*Page text*

↓

A quick recap for anyone joining late. For thirty years travel ran on one bargain: looking was free because booking paid for it. The search got cross-subsidised, buried inside the commission on the one trip in a few hundred that someone actually bought. AI broke that bargain.
Agentic search runs thousands of tireless queries per trip and moves the cost off the rare booking and onto the infinite look, where for now it sits on nobody’s invoice.
That is where part one left our distribution analyst, watching the compute bill climb and refreshing a screen that would not change. Now we find out whose screen it really is.
Who eats it
So, walk the chain, because the pain is not evenly distributed and the challenge is knowing where it lands.
Start with the suppliers, the airlines and hotels. For years airlines fought to escape GDS fees by pushing New Distribution Capability. Two-thirds of airlines have it now. Feels like a win. Except in winning, they took the search compute onto their own servers. Under the old model the GDS ate the cost of generating offers.
Under NDC the airline eats it, on every query, whether or not anyone buys. Air Canada saw this coming back in 2023 and slapped a Distribution Cost Recovery surcharge of $20 to $30 on GDS bookings while exempting its own NDC and direct channels. That was an airline trying to shove distribution cost back down the pipe. But a surcharge on bookings does nothing about a cost that now lives on the looks. You cannot toll a conversion that is one in 200,000.
Hotels face the same squeeze from a different angle: every AI agent rate-shopping their inventory in real time, around the clock, with no intent to sleep there.
Then the intermediaries, the GDS players themselves. Here is an uncomfortable truth. The product the GDS actually sold for 30 years was not booking. It was free search at scale, subsidised and hidden inside the segment fee.
When the look-to-book ratio inverts, a per-segment toll collected on the rare booking simply cannot fund infinite looks. And metasearch, the Kayaks and the Skyscanners whose entire business is monetising the act of looking and handing off the buying, is the most exposed creature in the whole ecosystem. Their product is the look. The look just became the cost centre.
Then the TMCs, the travel management companies your programme actually pays. Their transaction-fee model assumes a human makes a countable number of bookings: $8 online, $35 with an agent, fine, because Karen in accounts payable books maybe 40 trips a quarter.
When the booker is software running thousands of speculative queries, the fee-per-transaction logic wobbles and the value proposition moves. The booking keystroke is worth nothing when a machine does it for a fraction of a cent.
What a TMC can still charge for is orchestration, duty of care, the messy exception when your traveller is stranded in Frankfurt at midnight and no agent wants to touch a booking that an AI made and that an AI broke. That is real value. It is just not the value they have been invoicing for, at least so far.

↑

*A block of data*
↓

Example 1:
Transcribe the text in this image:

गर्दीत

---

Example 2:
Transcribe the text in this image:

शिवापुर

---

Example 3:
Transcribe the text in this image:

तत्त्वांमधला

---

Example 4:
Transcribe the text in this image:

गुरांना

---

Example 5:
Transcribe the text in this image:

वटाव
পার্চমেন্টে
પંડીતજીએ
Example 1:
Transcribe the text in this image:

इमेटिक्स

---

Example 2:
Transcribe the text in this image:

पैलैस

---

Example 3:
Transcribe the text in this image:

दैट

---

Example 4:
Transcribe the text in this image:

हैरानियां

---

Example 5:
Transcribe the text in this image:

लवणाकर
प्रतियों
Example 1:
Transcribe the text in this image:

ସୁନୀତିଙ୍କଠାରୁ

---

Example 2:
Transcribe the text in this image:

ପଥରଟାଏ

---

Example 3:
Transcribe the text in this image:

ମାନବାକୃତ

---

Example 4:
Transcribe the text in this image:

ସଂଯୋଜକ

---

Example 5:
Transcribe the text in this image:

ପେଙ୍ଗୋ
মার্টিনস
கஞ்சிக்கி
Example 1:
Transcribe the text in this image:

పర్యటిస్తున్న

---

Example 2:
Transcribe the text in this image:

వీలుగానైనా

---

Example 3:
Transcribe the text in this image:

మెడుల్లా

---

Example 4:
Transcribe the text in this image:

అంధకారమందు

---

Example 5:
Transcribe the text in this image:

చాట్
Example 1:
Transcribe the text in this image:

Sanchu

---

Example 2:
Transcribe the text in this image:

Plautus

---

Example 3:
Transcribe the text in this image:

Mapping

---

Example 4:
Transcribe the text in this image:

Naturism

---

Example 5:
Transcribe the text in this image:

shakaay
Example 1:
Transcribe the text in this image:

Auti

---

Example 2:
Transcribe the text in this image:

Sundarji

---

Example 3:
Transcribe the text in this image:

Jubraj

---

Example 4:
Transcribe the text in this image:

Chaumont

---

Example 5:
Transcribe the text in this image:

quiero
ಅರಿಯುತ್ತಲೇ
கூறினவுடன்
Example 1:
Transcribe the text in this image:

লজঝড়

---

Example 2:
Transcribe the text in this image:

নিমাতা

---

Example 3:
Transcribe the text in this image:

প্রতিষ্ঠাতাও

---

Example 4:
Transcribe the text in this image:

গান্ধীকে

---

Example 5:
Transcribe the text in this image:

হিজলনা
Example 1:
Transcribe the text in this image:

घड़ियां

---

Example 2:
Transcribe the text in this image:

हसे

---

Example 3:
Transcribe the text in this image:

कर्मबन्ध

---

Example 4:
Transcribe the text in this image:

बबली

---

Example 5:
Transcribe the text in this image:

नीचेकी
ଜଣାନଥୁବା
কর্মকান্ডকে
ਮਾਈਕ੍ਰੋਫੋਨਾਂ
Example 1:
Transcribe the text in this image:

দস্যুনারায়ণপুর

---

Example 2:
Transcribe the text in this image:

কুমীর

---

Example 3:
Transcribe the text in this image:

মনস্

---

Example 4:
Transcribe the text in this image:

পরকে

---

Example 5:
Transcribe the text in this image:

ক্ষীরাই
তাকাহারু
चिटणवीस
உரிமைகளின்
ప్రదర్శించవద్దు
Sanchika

↑

*Directions for this task*
In the travel distribution piece, turn the paragraph beginning "What a TMC can still charge for" into a short bulleted list that keeps its main points. You won't need the records for any of this.

*Solution to this exercise*
- TMCs can still charge for orchestration, duty of care, and handling messy exceptions.
- An example is a traveler stranded in Frankfurt at midnight with a booking an AI made and an AI broke, which no agent wants to touch.
- This is real value, but so far it is not what TMCs have been invoicing for.